The most bustling spot in the evening is Stone Rose, which, according to sources in the building, is having a few problems that have to be dealt with. “What I can tell you is that it’s all cosmetic and totally normal upkeep for a bar,” says Andrew Wintner, Stone Rose’s special-events and promotions director. But how much work should a new bar need? The place is filled with young suits on cell phones, but not the types likely to spend hundreds per person on a meal.

“The idea of an upscale food court is a new concept and a different kind of sell for New York,” says Paul Frumkin, editor-at-large for the weekly trade Nation’s Restaurant News. “It doesn’t speak to the way New Yorkers live and work and shop. But people outside of the city are seeing it as a destination.”

It’s hard to imagine how a $16 million restaurant could make a profit with sixteen tables and dinners that can last four hours. “It would have to do phenomenally well to recoup that outlay,” says Michael Batterberry, editor-in-chief of Food Arts.

At this point, the restaurants are loss leaders, adding cachet to the stores and to the condos upstairs, which have sold extremely well—one penthouse brought $40 million. “It’s smart strategy to bring an extraordinary group of restaurants together,” says Tim Zagat. “It would have been better if everything had come together a little earlier.

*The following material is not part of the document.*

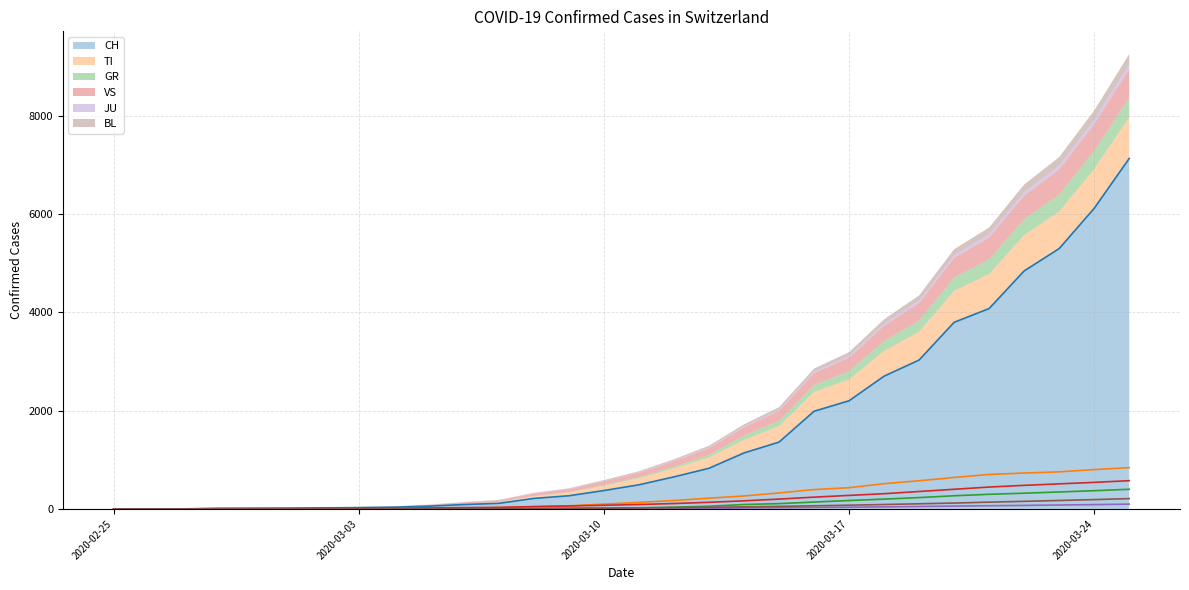

What is the difference between the maximum and minimum values in the GR series?

400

It doesn’t matter if they make money as restaurants. Instead of being some property too far over on the West Side, suddenly you’re in fancyland.”

“This wasn’t done to sell ten more condos at a greater price per square foot,” insists Himmel. “The restaurants and bar are living up to our expectations. They’ve only been open a couple of months. It takes three to six months to go through a ramp-up period.”

“Vertical retail and restaurants together is an idea not natural to New York,” explains David Rockwell.

“Well,” says a smiling Vongerichten, “they call it vertical retail; I call it a mall.”